Examples just "a" "a-b" "b-a" "c-b-a"
(if v ? ?) 146592 146592 146592 146594
(if (let (v ?) ?) ? ?) 10158 10158 10158 10158
(if #t ? ?) 13 13 13 13
(if #f ? ?) 8 8 8 8
(if (if ? ? #f) ? ?) 24260 24261 24259 24275
(if (if ? ? #t) ? ?) 11343 11343 11343 11343
(if (if ? v #f) ? ?) 313 313 313 313
(if (if ? #t #f) ? ?) 159 159 159 159
(if (if ? #f #t) ? ?) 27 27 27 27
(if (null? ?) ? ?) 110065 110068 110068 110062
(if (not ?) ? ?) 1937 1937 1937 1937
(if ? ?) 305625 305637 305633 305649
(if ? #f) 114308 114299 114299 114556
(if ? v) 75536 75537 75537 75268
(if v ?) 63714 63533 63534 63534
(if #t ?) 19502 19669 19672 19672
(if ? #t) 12607 12607 12607 12607
(if #f ?) 11389 11389 11389 11389
(if v #f) 7494 7499 7499 7499
(if #t #f) 1598 1604 1601 1601
(if #f #t) 223 223 223 223
  • The optimization "b" transforms 170 appearances (if v v ?) into (if v # t ?).
  • Similarly, the optimization "c" transforms about 260 appearances (if v ? v) into (if v ? #f).
  • I expected that swapping the optimizations "a" and "b" they could compose, so that there is a transformation like (if v v #f) into (if v #t #f) into v, but there are not too many of these cases.
  • (If we eliminate the optimization "a", there appear approximately 5000 "new" instances of (if ? #t #f), it's a very bad idea.)

Results of h-i-j-k

Now, let's test other three versions, with changes only in the optimizations marked as "h-i-j-k".
  • without "h"
  • with "h" , this is the code that uses unmodified Racket
  • with "h-i-j-k ", i.e. optimizing the result of "h"
Example no "h" only "h" "h-i-j-k"
(if v ? ?) 146030 146594 146618
(if (let (v ?) ?) ? ?) 9981 10158 10166
(if #t ? ?) 0 13 0
(if #f ? ?) 0 8 0
(if (if ? ? #f) ? ?) 30214 24260 24262
(if (if ? ? #t) ? ?) 10965 11343 11343
(if (if ? v #f) ? ?) 470 313 315
(if (if ? #t #f) ? ?) 221 159 159
(if (if ? #f #t) ? ?) 23 27 27
(if (null? ?) ? ?) 110004 110065 110071
(if (not ?) ? ?) 1526 1937 1820
(if ? ?) 305830 305634 305643
(if ? #f) 119928 114301 114295
(if ? v) 72762 75537 75523
(if v ?) 62971 63535 63537
(if #t ?) 19654 19672 19675
(if ? #t) 12483 12607 12602
(if #f ?) 11380 11389 11391
(if v #f) 7668 7499 7499
(if #t #f) 1664 1601 1596
(if #f #t) 227 223 219
  • With regard to (if #t ?) and (if #f ?), comparing different versions, we see that the optimization "h" is causing them.
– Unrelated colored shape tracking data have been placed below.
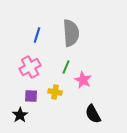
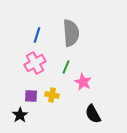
pink cross: moved 5 px right, 4 px up
pink star: moved 2 px down
yellow cross: moved 3 px left, 3 px down
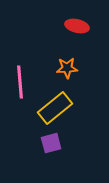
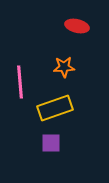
orange star: moved 3 px left, 1 px up
yellow rectangle: rotated 20 degrees clockwise
purple square: rotated 15 degrees clockwise
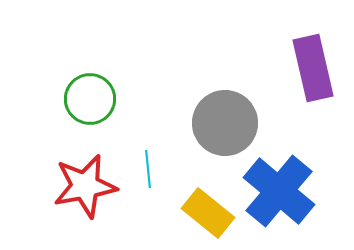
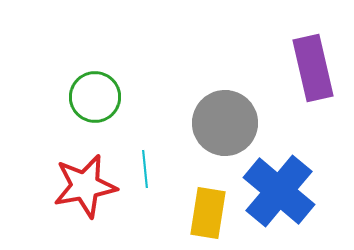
green circle: moved 5 px right, 2 px up
cyan line: moved 3 px left
yellow rectangle: rotated 60 degrees clockwise
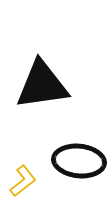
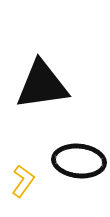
yellow L-shape: rotated 16 degrees counterclockwise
The if with #t and #f don't appear when "h" is not present and they disappear when the result of "h" is further optimized.
  • However, there are several instances of (if (not ?) ? ?) in all the versions. Moreover, after optimizing the result of "h" not all the new instances disappear. It'd like investigate their origin and see how they can be eliminated, because they appear more than 1500 times.

Ideas and remarks

  • It would have been better to use the optimizer internal function scheme_optimize_expr or optimize_branch to optimize the second if in the result of the optimization "h". It would be more elegant because we wouldn't need to repeat the code and this alternative method would apply all the other optimizations, although it would be slightly slower. The problem is that to call these functions we must use a Optimize_Info structure containing information about the state of the program being optimized . I tried several times, but I could not write it correctly.
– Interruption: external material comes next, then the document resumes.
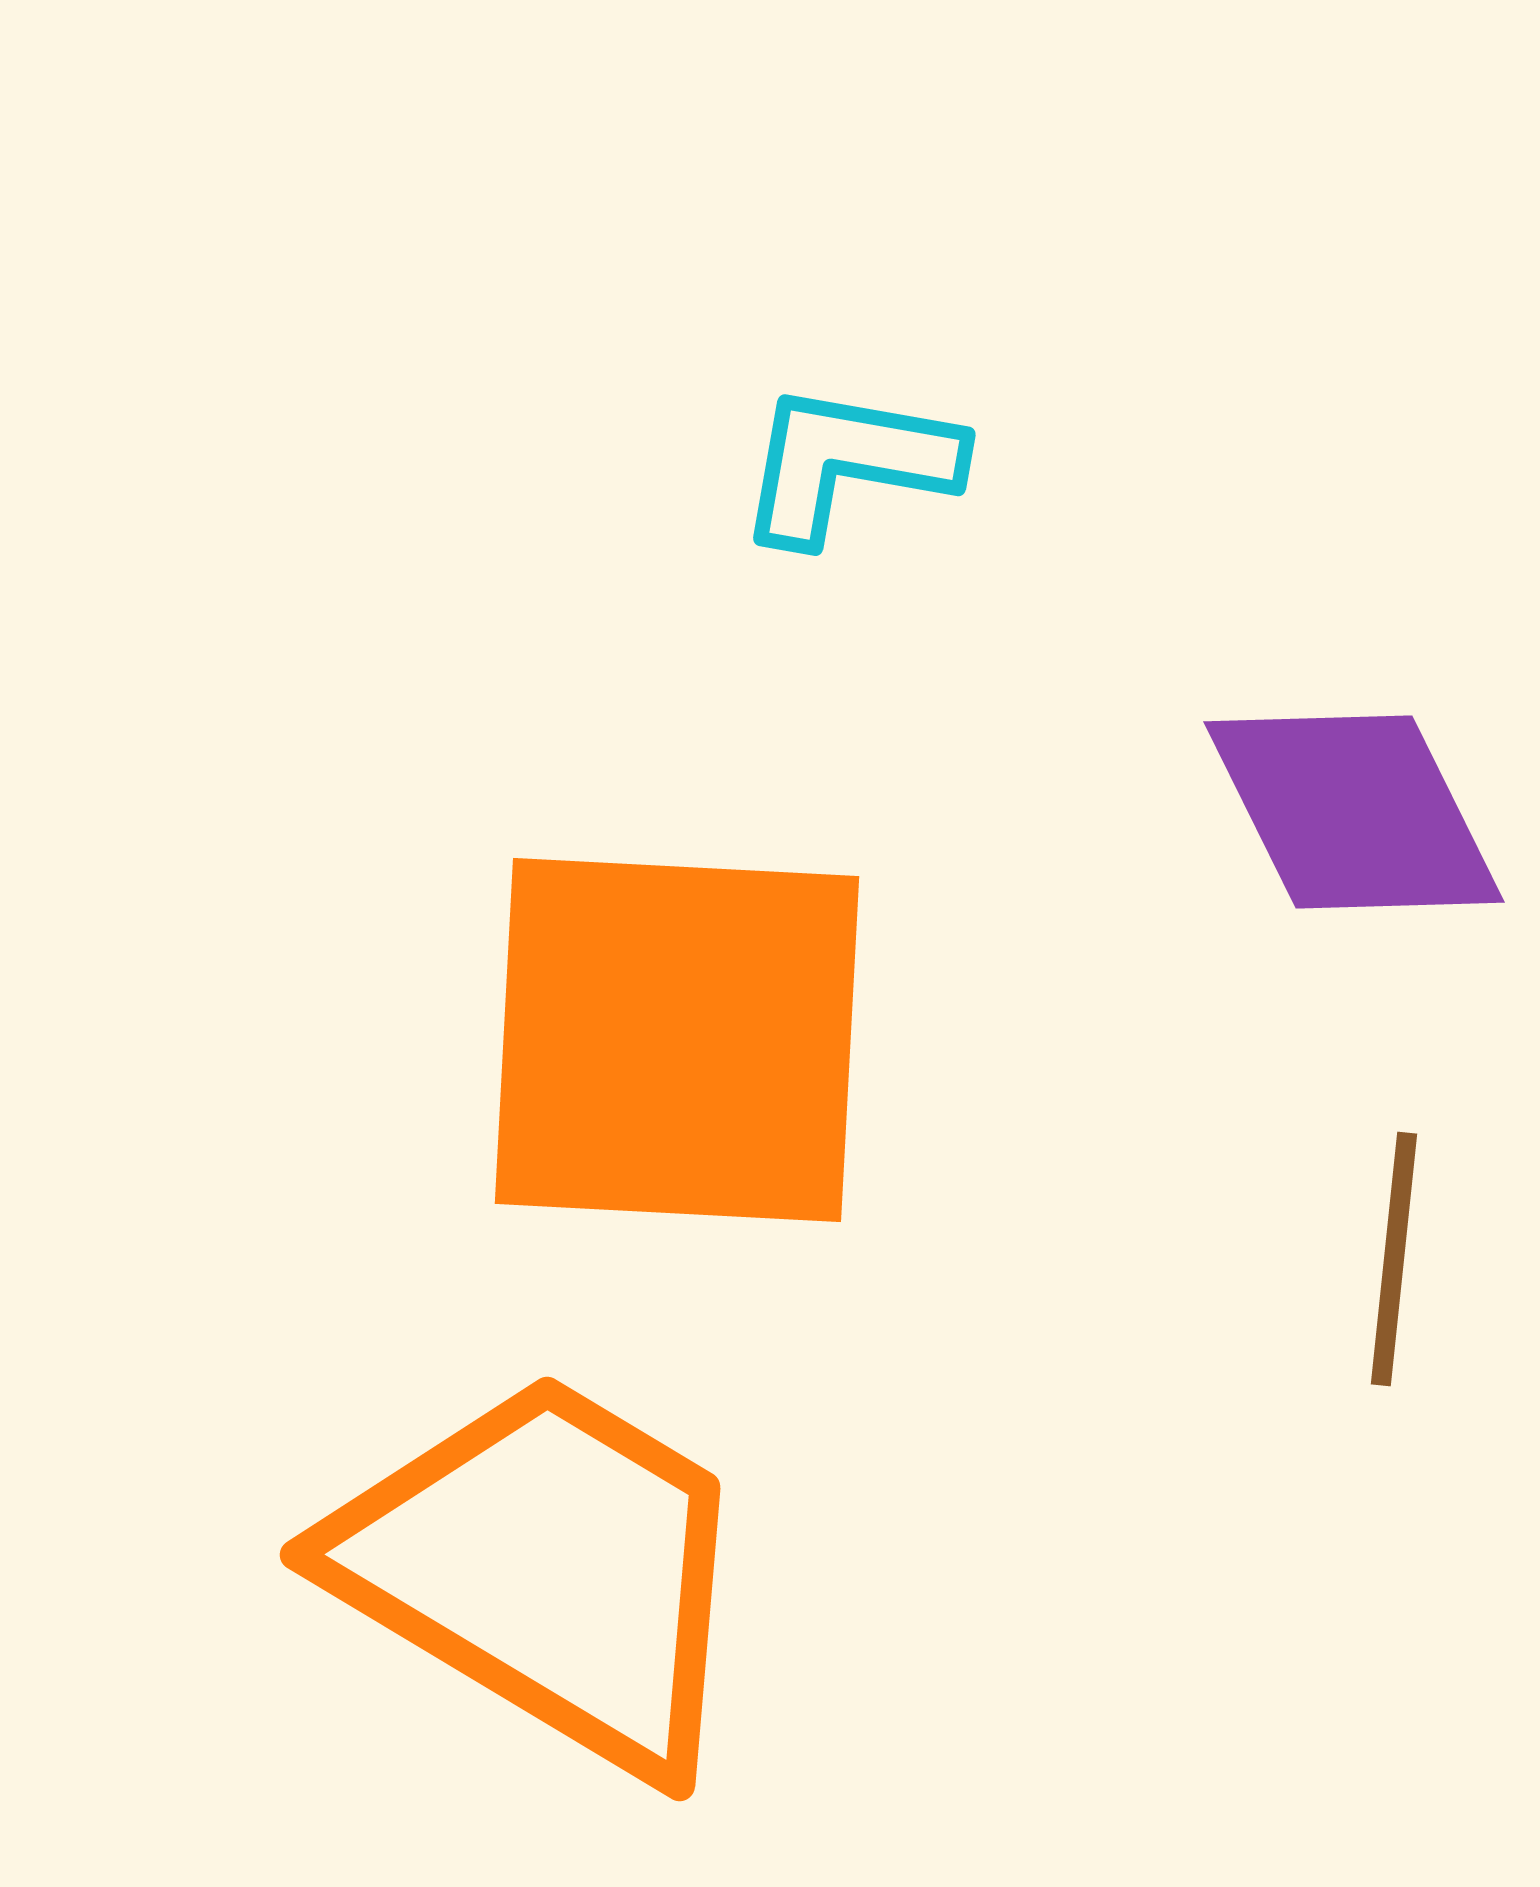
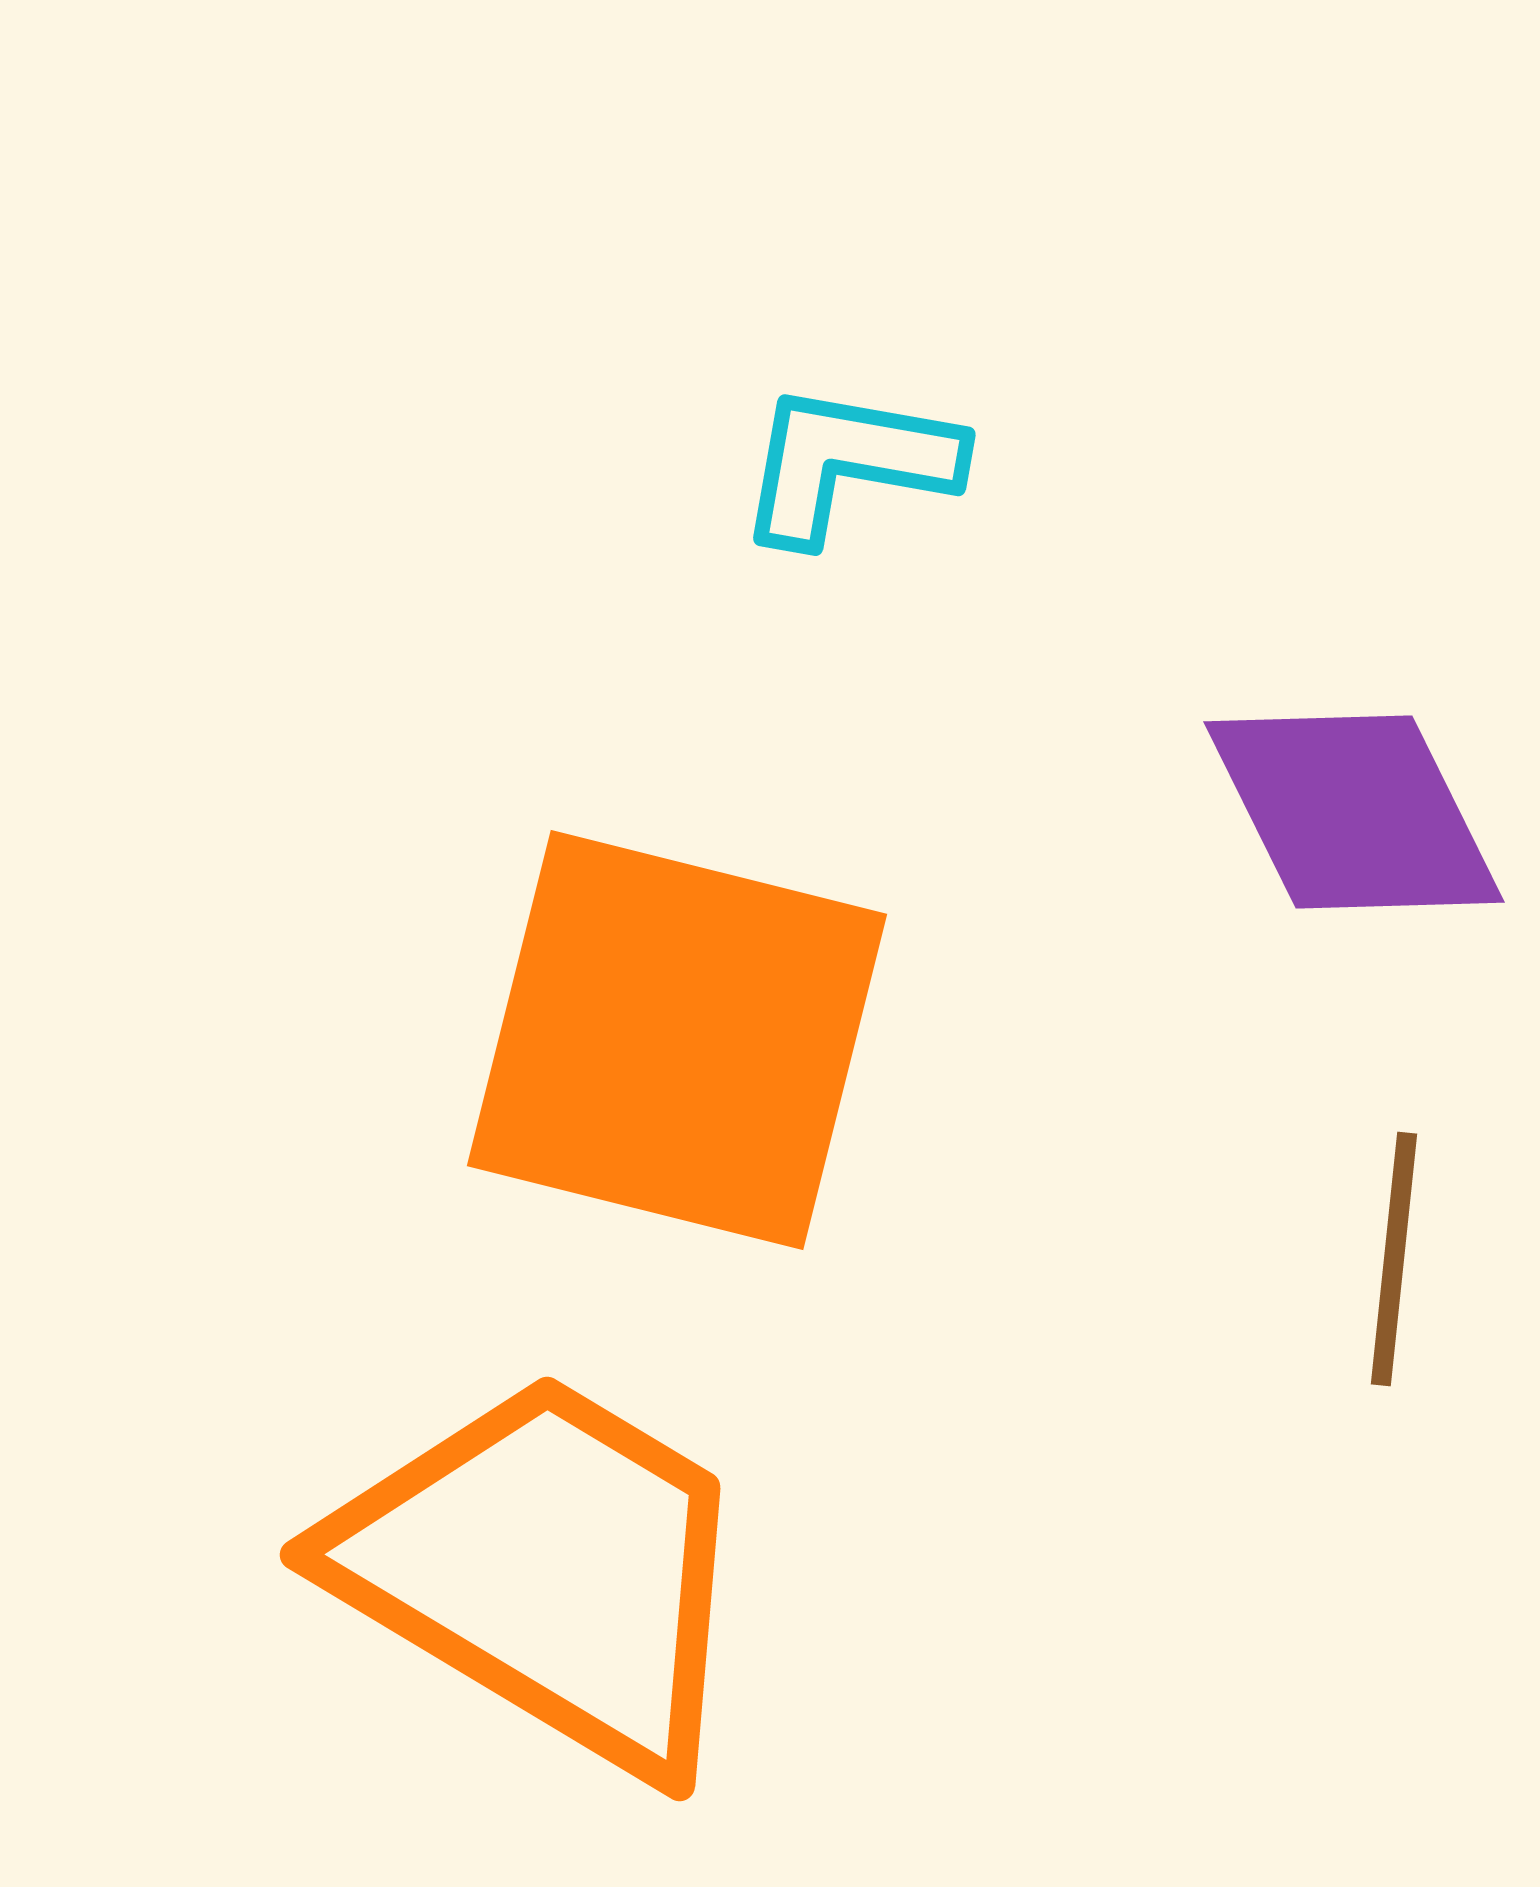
orange square: rotated 11 degrees clockwise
  • There are many (if ? #f #t), maybe they can be replaced by (not ?). I did some microbenchmarks to measure the speed difference, but I saw almost no change. However, the modification might allow the optimizer to apply other optimizations. Something similar happens with (if ? #t #f), but I don't know what would be the name of the associated function.
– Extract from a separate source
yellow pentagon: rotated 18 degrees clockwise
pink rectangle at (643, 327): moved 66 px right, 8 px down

  • There are 31 occurrences of (if (if ? #<void> ?) ?) and 11 occurrences of (if (if ? '() #f) ?). It's possible to add a optimization for them, but they appear very seldom so probably it's not very useful.
  • In each recompilation, the number of times that each thing appears changes a little. It's very strange. It doesn't affect the results too much, but we must be careful when comparing very close  values.
  • There is exactly one (if (if ? 1 0) ? ?). I did not seek the code that produces it, but at first glance it looks like a (if (bool->binary ?) ? ?), if bool->binary were a real function. Is this a bug or just a strange coincidence produced by all the intermediate expansions?